By Barbara Mulligan
George Watson '77
Known for his work on engaging students in their learning and in transforming undergraduate education, George H. Watson ’77 is the new dean of the College of Arts and Sciences at the University of Delaware, where he has received several teaching awards including Delaware Professor of the Year.
In his college days,Watson was an introvert who loved solving difficult physics problems. Fast forward more than 30 years, and he’s still solving problems — and advocating their use in instruction — but in a role that has transformed his way of interacting with the world. He has worked with institutions of higher education in 20 countries and more than 30 schools in the United States during the past 12 years.
“I took a risk and got involved,” he says. “It changed my career.”
These days, Watson rarely confines himself to a lab; he shut his own research down last summer. His oversight of 22 departments, 20 programs, and more than 570 faculty members in the arts, humanities, social sciences, and natural sciences, leaves little time.
In addition to meeting with and motivating all those professors, Watson has been attending a wide range of social and cultural events. The activity is a far cry from his student days, when he preferred study and research over socialization. It’s even farther from his roots as the first member of his family of dairy farmers to attend college.
Watson, who grew up in a rural area near Shippensburg, Pa., earned his B.S. degree in physics from Lafayette and his doctorate from the University of Delaware before completing postdoctoral research at AT&T Bell Laboratories in Murray Hill, N.J.
When he joined the UD faculty in 1987, his instructional methods were traditional — lectures and standard laboratory experiments. His research was focused on experimental condensed matter physics with an emphasis on light scattering and laser spectroscopy.
“I considered myself, as a lot of professors do, to be a very good lecturer,” Watson says. But he found himself looking for more and better ways of teaching, even when those methods took him out of his comfort zone.

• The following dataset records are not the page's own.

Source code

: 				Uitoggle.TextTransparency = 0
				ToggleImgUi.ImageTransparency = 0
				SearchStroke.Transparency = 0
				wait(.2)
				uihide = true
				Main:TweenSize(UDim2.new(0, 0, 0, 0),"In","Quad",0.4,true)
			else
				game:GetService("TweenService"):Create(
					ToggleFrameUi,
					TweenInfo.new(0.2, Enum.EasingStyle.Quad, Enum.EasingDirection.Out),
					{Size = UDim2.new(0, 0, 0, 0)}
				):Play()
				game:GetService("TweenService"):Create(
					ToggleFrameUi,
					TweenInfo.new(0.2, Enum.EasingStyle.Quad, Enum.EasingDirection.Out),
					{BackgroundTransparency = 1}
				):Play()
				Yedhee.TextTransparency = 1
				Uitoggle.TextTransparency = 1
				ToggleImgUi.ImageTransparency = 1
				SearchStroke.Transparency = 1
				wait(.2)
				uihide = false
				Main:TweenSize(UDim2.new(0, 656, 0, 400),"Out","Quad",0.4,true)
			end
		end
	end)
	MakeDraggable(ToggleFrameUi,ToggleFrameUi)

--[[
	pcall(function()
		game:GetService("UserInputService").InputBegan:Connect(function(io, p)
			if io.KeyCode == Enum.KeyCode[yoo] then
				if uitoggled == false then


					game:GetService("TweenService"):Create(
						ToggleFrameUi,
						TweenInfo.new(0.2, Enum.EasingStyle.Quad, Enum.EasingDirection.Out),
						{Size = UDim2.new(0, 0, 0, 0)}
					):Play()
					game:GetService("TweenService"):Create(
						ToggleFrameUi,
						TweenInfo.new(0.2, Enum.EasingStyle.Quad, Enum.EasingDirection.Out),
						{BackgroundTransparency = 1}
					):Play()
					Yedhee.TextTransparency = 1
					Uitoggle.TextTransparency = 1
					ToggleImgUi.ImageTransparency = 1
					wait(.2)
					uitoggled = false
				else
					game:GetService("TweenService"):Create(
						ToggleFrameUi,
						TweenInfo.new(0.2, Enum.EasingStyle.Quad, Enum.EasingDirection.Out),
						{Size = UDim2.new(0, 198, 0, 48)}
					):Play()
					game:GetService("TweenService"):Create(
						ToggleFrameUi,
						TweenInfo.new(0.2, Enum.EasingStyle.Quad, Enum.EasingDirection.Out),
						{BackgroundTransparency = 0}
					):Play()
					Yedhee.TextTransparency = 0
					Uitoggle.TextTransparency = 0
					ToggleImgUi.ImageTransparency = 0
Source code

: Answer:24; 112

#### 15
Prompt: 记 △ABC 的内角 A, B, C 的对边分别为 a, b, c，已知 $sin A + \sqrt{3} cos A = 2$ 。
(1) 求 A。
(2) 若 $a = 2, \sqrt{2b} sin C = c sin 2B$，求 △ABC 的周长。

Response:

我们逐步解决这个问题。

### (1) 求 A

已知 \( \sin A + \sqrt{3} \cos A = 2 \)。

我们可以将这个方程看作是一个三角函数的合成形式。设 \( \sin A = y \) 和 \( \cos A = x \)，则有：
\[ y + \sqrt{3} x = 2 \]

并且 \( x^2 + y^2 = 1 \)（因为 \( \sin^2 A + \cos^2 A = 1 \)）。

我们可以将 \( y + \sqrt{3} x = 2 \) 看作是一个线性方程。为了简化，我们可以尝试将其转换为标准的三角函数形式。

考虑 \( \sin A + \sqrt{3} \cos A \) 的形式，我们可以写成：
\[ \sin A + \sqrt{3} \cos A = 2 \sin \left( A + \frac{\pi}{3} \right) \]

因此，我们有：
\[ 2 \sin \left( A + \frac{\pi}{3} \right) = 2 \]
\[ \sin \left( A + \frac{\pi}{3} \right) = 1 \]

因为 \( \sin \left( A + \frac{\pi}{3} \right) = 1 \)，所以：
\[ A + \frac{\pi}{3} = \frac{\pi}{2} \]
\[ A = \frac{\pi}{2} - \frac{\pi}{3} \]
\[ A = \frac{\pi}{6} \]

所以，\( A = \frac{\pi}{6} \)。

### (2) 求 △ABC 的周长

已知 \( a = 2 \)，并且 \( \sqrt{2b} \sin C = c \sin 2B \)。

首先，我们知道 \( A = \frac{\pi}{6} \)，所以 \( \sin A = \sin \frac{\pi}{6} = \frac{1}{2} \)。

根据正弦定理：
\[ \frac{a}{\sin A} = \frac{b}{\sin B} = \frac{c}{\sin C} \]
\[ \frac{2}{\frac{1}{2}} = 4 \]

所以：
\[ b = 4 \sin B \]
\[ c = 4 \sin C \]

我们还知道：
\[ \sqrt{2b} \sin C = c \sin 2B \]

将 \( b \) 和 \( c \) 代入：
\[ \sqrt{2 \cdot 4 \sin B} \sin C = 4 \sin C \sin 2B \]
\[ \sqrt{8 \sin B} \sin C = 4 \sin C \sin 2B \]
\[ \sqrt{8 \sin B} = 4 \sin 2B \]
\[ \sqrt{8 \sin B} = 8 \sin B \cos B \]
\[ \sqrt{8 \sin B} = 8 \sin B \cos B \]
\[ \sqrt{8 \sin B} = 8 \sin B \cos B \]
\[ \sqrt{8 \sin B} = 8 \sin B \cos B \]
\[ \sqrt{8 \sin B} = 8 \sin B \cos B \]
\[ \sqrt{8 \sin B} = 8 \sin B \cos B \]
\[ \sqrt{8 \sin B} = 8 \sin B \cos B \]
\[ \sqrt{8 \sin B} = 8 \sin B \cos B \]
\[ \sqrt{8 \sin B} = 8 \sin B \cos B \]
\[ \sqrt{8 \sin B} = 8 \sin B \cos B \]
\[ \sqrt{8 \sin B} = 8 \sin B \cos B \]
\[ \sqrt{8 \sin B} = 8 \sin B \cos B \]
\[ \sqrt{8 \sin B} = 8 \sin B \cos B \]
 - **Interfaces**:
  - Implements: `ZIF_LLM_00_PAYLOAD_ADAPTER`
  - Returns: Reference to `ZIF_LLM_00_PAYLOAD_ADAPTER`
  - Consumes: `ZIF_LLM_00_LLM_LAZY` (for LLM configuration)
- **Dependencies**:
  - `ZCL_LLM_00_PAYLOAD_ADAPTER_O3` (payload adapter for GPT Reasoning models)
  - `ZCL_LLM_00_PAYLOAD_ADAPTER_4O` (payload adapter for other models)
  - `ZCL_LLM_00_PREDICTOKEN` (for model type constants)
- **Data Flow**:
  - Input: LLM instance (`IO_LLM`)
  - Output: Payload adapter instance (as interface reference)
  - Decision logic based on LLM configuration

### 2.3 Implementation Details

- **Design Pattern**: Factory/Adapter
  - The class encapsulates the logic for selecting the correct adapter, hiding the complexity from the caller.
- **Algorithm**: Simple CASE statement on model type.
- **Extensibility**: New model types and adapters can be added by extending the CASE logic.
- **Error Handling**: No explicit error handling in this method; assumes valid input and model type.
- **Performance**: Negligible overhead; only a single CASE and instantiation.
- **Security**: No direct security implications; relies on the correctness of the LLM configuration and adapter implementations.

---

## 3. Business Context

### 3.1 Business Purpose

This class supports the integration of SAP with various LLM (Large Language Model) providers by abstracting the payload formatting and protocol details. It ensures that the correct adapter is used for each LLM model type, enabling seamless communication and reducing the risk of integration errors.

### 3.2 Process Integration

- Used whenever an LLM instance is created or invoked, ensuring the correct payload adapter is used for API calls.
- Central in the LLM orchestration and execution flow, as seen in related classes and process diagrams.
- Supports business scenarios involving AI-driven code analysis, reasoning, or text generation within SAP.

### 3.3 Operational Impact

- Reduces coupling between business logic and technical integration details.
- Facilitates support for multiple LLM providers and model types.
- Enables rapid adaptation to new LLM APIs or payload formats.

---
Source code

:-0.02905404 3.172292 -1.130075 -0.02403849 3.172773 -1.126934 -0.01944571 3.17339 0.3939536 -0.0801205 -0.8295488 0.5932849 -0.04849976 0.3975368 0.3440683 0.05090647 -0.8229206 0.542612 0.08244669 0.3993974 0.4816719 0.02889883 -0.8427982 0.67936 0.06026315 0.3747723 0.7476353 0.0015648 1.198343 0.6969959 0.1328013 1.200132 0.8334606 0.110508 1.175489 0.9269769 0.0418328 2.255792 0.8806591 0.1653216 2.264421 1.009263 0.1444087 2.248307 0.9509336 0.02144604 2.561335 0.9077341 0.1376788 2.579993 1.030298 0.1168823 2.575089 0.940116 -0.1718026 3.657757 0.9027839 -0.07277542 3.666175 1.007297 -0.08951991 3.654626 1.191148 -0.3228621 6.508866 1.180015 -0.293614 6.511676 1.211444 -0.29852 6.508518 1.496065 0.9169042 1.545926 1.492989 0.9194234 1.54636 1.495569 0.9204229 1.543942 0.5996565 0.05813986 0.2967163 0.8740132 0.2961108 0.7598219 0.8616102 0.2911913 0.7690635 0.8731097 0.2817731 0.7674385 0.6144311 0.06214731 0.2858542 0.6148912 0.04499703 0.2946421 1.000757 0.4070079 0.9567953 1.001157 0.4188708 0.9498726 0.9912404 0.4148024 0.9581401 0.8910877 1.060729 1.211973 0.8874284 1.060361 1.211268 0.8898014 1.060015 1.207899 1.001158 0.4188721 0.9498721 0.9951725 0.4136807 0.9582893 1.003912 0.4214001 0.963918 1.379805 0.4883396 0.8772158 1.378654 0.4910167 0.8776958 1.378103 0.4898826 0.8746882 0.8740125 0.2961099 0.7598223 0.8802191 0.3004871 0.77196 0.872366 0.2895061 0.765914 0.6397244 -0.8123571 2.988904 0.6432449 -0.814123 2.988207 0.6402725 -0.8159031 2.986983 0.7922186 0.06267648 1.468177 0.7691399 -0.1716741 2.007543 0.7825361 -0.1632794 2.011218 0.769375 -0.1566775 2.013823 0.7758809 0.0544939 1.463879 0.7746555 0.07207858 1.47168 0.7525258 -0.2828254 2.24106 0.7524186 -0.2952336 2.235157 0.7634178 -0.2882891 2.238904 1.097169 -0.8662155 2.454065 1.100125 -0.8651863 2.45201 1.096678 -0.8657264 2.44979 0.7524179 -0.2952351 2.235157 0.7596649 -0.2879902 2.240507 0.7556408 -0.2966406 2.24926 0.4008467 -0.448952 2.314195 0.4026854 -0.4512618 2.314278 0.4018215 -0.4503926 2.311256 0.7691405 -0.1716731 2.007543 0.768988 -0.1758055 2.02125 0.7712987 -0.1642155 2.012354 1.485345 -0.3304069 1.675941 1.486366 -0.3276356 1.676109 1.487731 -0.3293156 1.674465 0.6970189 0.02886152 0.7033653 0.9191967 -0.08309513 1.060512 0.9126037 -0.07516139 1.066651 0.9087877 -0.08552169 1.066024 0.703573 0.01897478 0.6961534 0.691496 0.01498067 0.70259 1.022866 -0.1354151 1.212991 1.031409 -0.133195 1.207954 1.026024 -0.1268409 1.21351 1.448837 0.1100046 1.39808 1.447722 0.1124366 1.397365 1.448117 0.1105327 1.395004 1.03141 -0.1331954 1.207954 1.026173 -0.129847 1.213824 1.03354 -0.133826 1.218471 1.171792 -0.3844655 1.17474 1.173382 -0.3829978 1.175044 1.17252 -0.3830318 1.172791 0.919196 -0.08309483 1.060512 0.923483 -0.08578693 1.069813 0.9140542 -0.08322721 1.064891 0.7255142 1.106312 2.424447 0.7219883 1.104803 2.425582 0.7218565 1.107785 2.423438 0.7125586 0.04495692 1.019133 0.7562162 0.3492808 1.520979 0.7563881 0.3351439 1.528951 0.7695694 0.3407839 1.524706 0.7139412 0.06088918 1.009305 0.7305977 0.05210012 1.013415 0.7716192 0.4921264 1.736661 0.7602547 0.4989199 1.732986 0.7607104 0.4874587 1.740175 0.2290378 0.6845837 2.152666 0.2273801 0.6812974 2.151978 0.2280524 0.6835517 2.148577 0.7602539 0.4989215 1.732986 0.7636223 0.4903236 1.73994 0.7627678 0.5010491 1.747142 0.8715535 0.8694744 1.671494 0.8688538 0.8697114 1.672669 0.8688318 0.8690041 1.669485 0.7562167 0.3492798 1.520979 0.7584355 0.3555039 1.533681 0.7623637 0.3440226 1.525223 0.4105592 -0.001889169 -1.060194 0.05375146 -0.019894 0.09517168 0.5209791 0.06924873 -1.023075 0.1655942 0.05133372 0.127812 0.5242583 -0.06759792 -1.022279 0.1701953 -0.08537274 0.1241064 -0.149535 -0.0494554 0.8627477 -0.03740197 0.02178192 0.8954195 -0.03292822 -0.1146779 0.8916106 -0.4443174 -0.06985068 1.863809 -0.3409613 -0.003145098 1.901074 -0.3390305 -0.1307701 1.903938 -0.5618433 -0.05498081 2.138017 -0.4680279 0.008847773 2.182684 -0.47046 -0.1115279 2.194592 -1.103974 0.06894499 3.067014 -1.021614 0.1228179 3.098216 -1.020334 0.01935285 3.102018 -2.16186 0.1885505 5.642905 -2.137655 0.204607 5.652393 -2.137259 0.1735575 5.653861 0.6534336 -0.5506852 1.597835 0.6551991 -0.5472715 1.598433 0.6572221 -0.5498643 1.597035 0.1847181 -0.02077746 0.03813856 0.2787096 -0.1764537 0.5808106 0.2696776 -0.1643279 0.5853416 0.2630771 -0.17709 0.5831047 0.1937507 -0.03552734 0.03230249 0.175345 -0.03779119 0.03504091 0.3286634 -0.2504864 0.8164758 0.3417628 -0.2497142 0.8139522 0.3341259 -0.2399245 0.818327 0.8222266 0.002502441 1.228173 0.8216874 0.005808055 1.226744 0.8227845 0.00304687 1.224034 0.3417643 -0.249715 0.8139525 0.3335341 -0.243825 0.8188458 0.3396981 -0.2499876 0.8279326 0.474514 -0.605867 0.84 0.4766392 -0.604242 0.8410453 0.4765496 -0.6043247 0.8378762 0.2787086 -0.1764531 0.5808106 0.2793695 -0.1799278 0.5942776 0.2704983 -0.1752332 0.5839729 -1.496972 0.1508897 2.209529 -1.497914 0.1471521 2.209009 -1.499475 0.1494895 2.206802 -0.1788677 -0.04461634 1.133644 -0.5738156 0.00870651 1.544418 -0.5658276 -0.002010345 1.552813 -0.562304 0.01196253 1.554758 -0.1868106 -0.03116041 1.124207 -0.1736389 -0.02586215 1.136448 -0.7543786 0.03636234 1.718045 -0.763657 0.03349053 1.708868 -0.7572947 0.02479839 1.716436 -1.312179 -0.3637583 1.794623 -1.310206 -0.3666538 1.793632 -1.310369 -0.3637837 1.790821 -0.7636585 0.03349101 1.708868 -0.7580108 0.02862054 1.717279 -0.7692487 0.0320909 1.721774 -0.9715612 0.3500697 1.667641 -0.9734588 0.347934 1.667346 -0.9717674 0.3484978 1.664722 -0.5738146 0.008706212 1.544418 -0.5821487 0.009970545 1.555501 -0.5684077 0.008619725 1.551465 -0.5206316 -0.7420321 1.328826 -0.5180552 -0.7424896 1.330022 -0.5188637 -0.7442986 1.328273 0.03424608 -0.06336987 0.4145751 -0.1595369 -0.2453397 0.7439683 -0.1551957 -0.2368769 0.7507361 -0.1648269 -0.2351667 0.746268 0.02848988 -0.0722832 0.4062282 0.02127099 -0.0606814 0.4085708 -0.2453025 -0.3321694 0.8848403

Over the years, he began attending seminars and workshops about problem-based learning — an instructional method that promotes hands-on investigation and resolution of real-world problems.
Watson’s deep interest in the subject led him to become the founding director of the Institute for Transforming Undergraduate Education, which promotes change through faculty development and course design. In 2004, he co-founded the Pam-American Network for Problem-Based Learning and continues to serve in a leadership role.
Watson, who became Unidel Professor of Physics and Astronomy, was named associate dean of the College of Arts and Sciences in 2001 and interim dean in 2009. He became dean on April 1. He is also principal investigator of the National Science Foundation’s “Improvement of Science Education in Vocational Technical High Schools through Collaborative Learning and Co-teaching,” project, in partnership with New Castle County Vocational Technical School District.
In each year of this project, up to nine doctoral students in the sciences are supported full-time as fellows, and paired with local high school science teachers.
Watson is also principal investigator on an ALO/USAID project to reform science and math education in Perú, has participated in problem-based learning workshops at Lafayette and other colleges and universities, and currently is working on a new science and engineering curriculum involving real-life issues such as alternative energy. The curriculum is set to be introduced by 2013, when a new science and engineering building is completed at the university.
Having the ability to be open to new experiences Watson says was developed during his years at Lafayette, when he conducted undergraduate research with Professor David Hogenboom.
“I wanted to have my own lab, and that meant graduate school,” he says. Hogenboom helped him explore options and understand what graduate school would entail. Watson says that he was very well-prepared.
“As I look back on it, there were critical times in my career, when I just made the right decision,” Watson says. “It was just staying open to the opportunities to work more broadly in the community.”
He adds that his early development at Lafayette has been important as well. “Having that traditional experience at a liberal arts college really influences my work here today,” he says. “I know what we’re looking for as an undergraduate experience … It’s hard to replicate that, but we’re trying.”